Bitcoins sind aktuell mal wieder ein heiß diskutiertes Thema. Diesmal liegt es allerdings nicht an plötzlich verschwundenen Bitcoins oder stark fallenden Kursen. Ganz im Gegenteil: Die Kryptowährung jagt von Rekord zu Rekord und ist inzwischen mehr als 13.000 Euro wert. Viele Experten raten Kleinanlegern aber von einem Investment ab. Denn auch wenn der Kurs aktuell steigt, hat er grundsätzlich mit enormen Schwankungen zu kämpfen. Es handelt sich also um eine extrem riskante Geldanlage. Inzwischen kommt aber noch von einer ganz anderen Seite massive Kritik an den Bitcoins auf: Umweltschützer kritisieren den hohen Stromverbrauch. So wird der jährliche Stromverbrauch für die Erschaffung der Kryptowährung auf 32,4 Terawattstunden geschätzt. Zum Vergleich: Der Jahresverbrauch in Dänemark liegt bei 33 Terawattstunden.

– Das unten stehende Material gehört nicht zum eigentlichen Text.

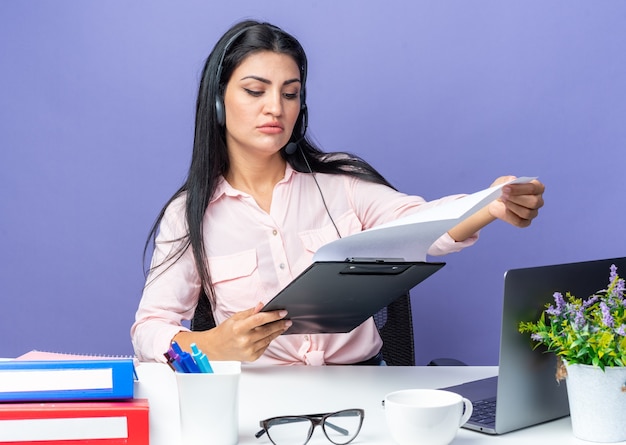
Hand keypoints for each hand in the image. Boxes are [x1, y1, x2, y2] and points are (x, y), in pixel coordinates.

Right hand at [174, 303, 290, 361]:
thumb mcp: (236, 317)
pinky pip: (265, 346)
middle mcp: (244, 340)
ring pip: (268, 339)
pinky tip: (271, 334)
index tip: (283, 312)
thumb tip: (263, 305)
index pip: (259, 319)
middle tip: (287, 320)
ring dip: (277, 332)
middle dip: (279, 324)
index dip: (273, 315)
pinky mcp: (252, 357)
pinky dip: (269, 339)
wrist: (216, 348)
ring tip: (283, 325)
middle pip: (267, 330)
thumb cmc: (226, 331)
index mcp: (239, 328)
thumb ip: (251, 312)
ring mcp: (249, 350)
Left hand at [488, 176, 544, 227]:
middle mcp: (538, 201)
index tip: (505, 187)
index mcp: (537, 188)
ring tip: (503, 200)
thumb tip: (512, 179)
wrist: (495, 202)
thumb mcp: (502, 181)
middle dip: (517, 198)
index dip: (519, 188)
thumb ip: (507, 179)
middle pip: (534, 202)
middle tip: (504, 194)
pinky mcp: (525, 222)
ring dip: (512, 206)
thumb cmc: (503, 190)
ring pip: (527, 213)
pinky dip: (510, 215)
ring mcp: (533, 213)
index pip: (534, 188)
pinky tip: (505, 209)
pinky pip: (520, 222)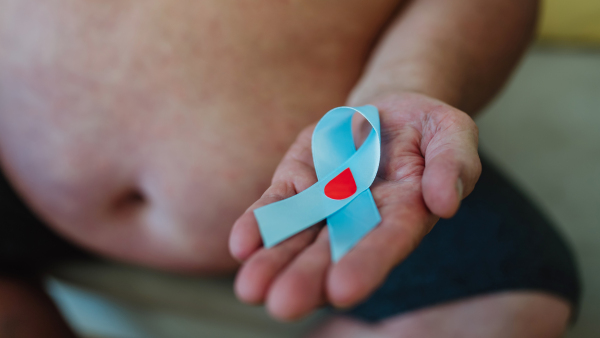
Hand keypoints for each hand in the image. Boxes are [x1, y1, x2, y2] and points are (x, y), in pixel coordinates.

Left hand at [228, 92, 480, 319]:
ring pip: (296, 237)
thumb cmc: (426, 127)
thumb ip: (453, 166)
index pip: (385, 243)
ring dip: (273, 262)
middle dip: (308, 278)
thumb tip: (444, 204)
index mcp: (403, 214)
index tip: (343, 290)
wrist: (387, 110)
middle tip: (283, 305)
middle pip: (332, 252)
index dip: (366, 264)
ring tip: (250, 290)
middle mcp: (359, 218)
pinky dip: (259, 224)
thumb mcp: (452, 134)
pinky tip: (242, 245)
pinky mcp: (297, 181)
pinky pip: (276, 205)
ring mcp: (324, 202)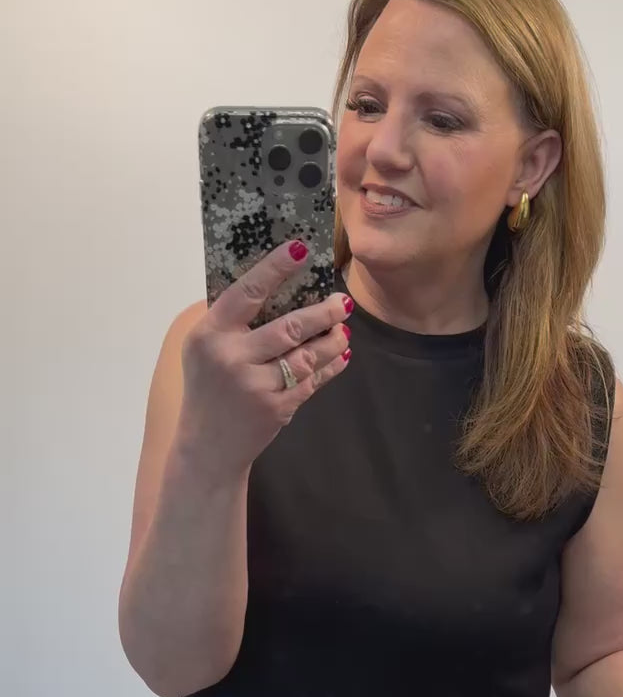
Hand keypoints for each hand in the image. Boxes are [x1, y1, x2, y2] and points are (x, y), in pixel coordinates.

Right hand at [177, 241, 352, 479]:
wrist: (207, 447)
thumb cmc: (207, 388)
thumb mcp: (203, 349)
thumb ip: (230, 321)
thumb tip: (275, 282)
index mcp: (211, 334)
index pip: (247, 293)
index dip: (275, 268)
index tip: (300, 248)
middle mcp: (233, 358)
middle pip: (289, 327)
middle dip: (323, 313)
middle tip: (342, 302)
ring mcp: (256, 386)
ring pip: (307, 355)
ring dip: (332, 340)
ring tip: (344, 330)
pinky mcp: (276, 408)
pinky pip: (311, 381)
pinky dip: (329, 366)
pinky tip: (340, 355)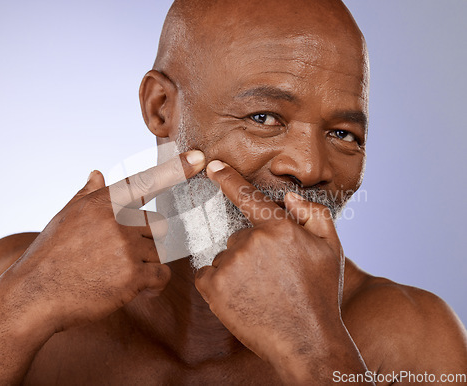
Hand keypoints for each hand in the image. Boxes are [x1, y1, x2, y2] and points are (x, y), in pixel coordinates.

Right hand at [4, 150, 204, 331]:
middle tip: (120, 256)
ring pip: (160, 251)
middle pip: (159, 225)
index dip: (175, 169)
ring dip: (146, 264)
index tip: (198, 157)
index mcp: (104, 202)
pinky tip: (136, 288)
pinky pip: (162, 274)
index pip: (145, 181)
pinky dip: (154, 283)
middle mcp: (119, 220)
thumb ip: (88, 194)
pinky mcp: (133, 275)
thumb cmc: (50, 254)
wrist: (36, 294)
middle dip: (147, 241)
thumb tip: (97, 173)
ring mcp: (127, 246)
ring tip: (118, 273)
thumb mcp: (66, 216)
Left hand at [195, 160, 366, 382]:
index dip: (227, 178)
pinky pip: (208, 274)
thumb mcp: (332, 250)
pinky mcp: (213, 287)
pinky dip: (219, 283)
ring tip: (262, 292)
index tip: (212, 165)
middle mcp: (250, 241)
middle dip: (253, 251)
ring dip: (238, 269)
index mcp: (279, 228)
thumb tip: (290, 197)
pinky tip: (242, 298)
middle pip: (240, 236)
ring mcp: (229, 264)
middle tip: (274, 277)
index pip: (247, 196)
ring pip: (226, 256)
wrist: (306, 342)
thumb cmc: (321, 295)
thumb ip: (313, 215)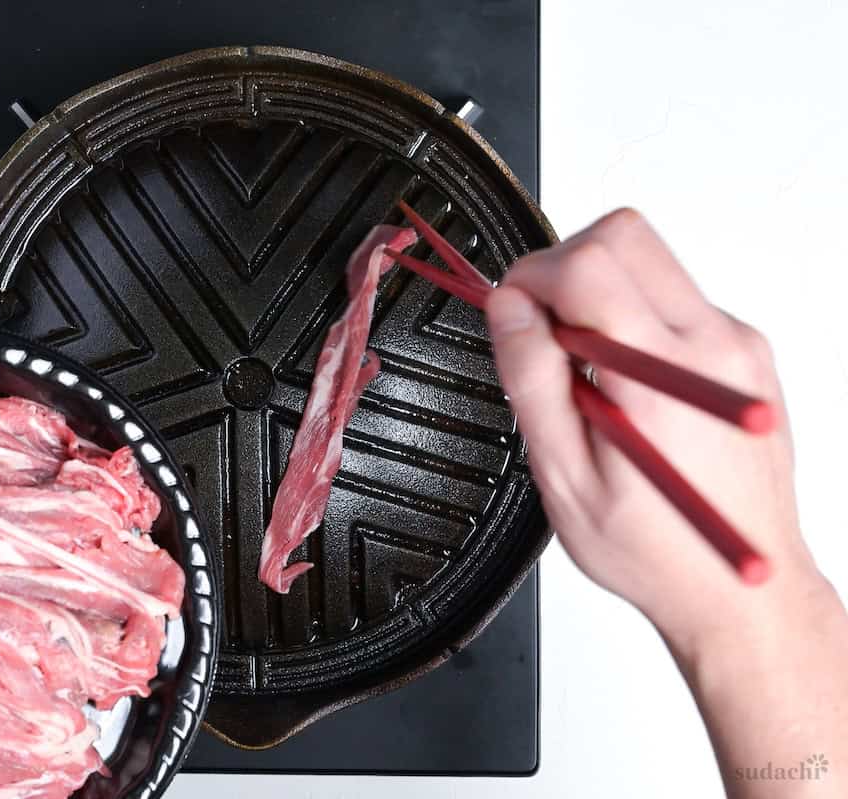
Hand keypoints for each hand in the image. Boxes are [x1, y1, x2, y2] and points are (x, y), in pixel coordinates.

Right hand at [485, 208, 818, 641]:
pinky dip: (631, 318)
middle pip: (625, 235)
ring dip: (598, 292)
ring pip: (650, 261)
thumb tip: (507, 310)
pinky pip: (674, 298)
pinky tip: (621, 383)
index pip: (587, 263)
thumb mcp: (566, 477)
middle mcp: (712, 346)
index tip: (511, 314)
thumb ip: (534, 381)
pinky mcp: (744, 352)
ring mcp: (736, 344)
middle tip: (541, 330)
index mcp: (661, 378)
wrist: (743, 590)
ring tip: (583, 371)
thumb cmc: (656, 551)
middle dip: (564, 265)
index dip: (530, 277)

Bild: Bitcoin, Zach Copley, Flickr, CC BY-SA 2.0

In China wird überschüssiger Kohlestrom zur Erschaffung von Bitcoins genutzt

Hintergrund ist der Entstehungsprozess von Bitcoins. Diese werden erschaffen, indem Computer immer komplexer werdende Rechenaufgaben lösen müssen. Zu Beginn war dies noch vergleichsweise einfach und es konnte auch mit dem heimischen Computer noch erfolgreich geschürft werden. Inzwischen wird dafür aber so viel Rechenleistung benötigt, dass spezielle und besonders schnelle Prozessoren genutzt werden müssen. Diese wiederum werden oftmals in eigenen Serverfarmen aufgestellt und müssen dort mit Strom versorgt und gekühlt werden. Beides trägt zur negativen Klimabilanz der Kryptowährung bei. Teilweise hat dies absurde Folgen. So werden viele Bitcoins in der Inneren Mongolei geschürft, weil dort die Kohlekraftwerke starke Überkapazitäten haben und den Strom daher stark subventioniert abgeben.

Die benötigten Rechenoperationen werden immer komplizierter

Anderswo wird allerdings auch Wasserkraft genutzt, was das Klima deutlich weniger belastet. Der Stromverbrauch der Kryptowährung dürfte zudem weiter zulegen. Experten gehen davon aus, dass schon im nächsten Jahr der Energieverbrauch der Vereinigten Staaten erreicht sein könnte. Anhänger der Bitcoins verweisen allerdings auf einen Effekt, der den Stromverbrauch auch wieder senken könnte: Das Mooresche Gesetz. Dieses besagt im Wesentlichen, dass sich die Rechenleistung von Prozessoren regelmäßig verdoppelt. Oder anders ausgedrückt: Für die selbe Rechenleichtung wird dann weniger Energie benötigt. Tatsächlich ist dies bereits zu beobachten. Bitcoin-Schürfmaschinen benötigen heute für die selbe Rechenleistung nur halb so viel Energie wie vor zwei Jahren. Ein Grund zur Entwarnung ist dies aber nicht zwingend: Auch die benötigten Rechenoperationen zur Erschaffung von Bitcoins werden immer komplexer.